All the shortlisted vendors whose proposals are being evaluated have a track record in providing systems to stock exchanges, the person added. TCS, for instance, provides the exchange trading platform for commodity derivatives bourse MCX.

Asked to confirm the development, Arun Raste, managing director and chief executive officer of NCDEX, declined to comment, saying the matter was “confidential”.

Queries to Nasdaq, Aquis, LSEG and TCS remained unanswered until press time.

Raste, however, said that after NCDEX got Securities and Exchange Board of India’s (Sebi’s) nod for the equity cash and derivatives platform in September, it is looking to launch the equity segment by December 2026, followed by the equity derivatives segment in March 2027.

“Post the launch of the mutual fund transaction platform by April next year, we are targeting the equity cash and equity derivatives segments for launch in FY27,” he said.

To finance the launch of the platforms and interconnected services, NCDEX had raised approximately ₹770 crore through a preferential issuance to 61 investors, including marquee institutions like Kotak Life Insurance, JM Financial, high net worth individuals (HNIs) such as Madhu Kela and Ramesh Damani, stock brokers including Share India and Globe and foreign high frequency traders such as Optivar and Citadel in September this year.

The 40% preferential issuance reduced the shareholding of existing investors—including the National Stock Exchange (NSE), which held 15%, Life Insurance Corp. (LIC) and Nabard, with 11.1% each—to less than 10% each, Raste said.

Apart from NCDEX, other Indian exchanges that offer a commodity derivatives segment include the MCX, NSE and BSE.

India’s commodity derivatives turnover was at ₹568 trillion in FY25, with MCX accounting for 99.5% market share, Sebi data showed.

Interest in an equity derivatives platform was sparked after Sebi, in October last year, limited weekly equity index options expiries to one per exchange, down from multiple expiries earlier.
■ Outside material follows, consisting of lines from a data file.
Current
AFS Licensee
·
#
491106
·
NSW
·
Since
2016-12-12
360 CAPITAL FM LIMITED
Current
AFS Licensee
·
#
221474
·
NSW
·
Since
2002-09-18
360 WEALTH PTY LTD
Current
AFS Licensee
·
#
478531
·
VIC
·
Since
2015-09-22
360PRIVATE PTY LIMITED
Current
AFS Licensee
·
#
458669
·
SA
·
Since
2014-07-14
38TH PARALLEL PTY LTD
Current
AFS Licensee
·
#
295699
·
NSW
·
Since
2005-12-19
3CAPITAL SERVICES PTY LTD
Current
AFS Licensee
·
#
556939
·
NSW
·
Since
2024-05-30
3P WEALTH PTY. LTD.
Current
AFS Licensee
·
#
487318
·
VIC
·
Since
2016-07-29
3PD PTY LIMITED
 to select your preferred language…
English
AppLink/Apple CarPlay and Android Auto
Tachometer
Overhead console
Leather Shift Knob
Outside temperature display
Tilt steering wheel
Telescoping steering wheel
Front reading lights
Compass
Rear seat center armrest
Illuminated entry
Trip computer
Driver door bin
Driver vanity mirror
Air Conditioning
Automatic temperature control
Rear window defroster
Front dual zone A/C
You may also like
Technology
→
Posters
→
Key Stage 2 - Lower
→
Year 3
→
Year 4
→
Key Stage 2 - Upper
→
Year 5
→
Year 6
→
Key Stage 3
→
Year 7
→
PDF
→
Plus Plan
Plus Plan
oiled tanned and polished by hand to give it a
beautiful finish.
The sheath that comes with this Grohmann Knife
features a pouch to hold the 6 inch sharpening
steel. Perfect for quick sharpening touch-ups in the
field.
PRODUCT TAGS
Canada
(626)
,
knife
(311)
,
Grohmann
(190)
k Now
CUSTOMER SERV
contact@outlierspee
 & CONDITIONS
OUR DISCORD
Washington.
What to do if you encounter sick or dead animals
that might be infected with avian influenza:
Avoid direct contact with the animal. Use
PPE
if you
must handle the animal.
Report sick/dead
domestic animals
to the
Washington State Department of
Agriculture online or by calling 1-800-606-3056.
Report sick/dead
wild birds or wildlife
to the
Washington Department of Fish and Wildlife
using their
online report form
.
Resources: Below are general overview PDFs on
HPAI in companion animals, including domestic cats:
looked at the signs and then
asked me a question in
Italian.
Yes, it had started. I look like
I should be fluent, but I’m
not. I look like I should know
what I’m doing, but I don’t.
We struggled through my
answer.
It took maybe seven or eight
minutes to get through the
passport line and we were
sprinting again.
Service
However, effective September this year, it allowed exchanges to choose one of two days—Tuesday or Thursday—to run their index options expiry.

NSE has opted for a Tuesday expiry, while BSE shifted to Thursday from Tuesday since September this year. This makes competition for a new entrant a tough proposition as they will have to compete with existing players for market share in equity index options, said a broker who asked not to be named.

The broker added that launching an equity cash segment prior to a derivatives segment would, at best, attract new companies to list on the new platform, rather than existing players listing on it.

“NSE-backed NCDEX has raised funds for launching new equity cash and derivatives segments, in the hope that some of the IPO-bound companies might list on their new platform. It’s like an annuity business with listing fees for companies that vary from ₹3 lakh to ₹4 lakh each a year,” said the broker.

NCDEX had launched operations in 2003, with commodity derivatives trading being reintroduced by the Vajpayee-led National Democratic Alliance (NDA) government after a four-decade ban. The bourse sees robust delivery of spices and guar complex and is planning relaunch of pepper and potato derivatives contracts.

In 2007, trading in pulses and rice futures was banned by the United Progressive Alliance (UPA) government following excessive price rise due to supply-related constraints.

The bourse suffered a consolidated operating loss of ₹74.95 crore in FY25. However, thanks to stake sales in subsidiaries, it was able to post a net profit of ₹236 crore for the fiscal year as against a net loss of ₹27.7 crore in FY24, per its annual report.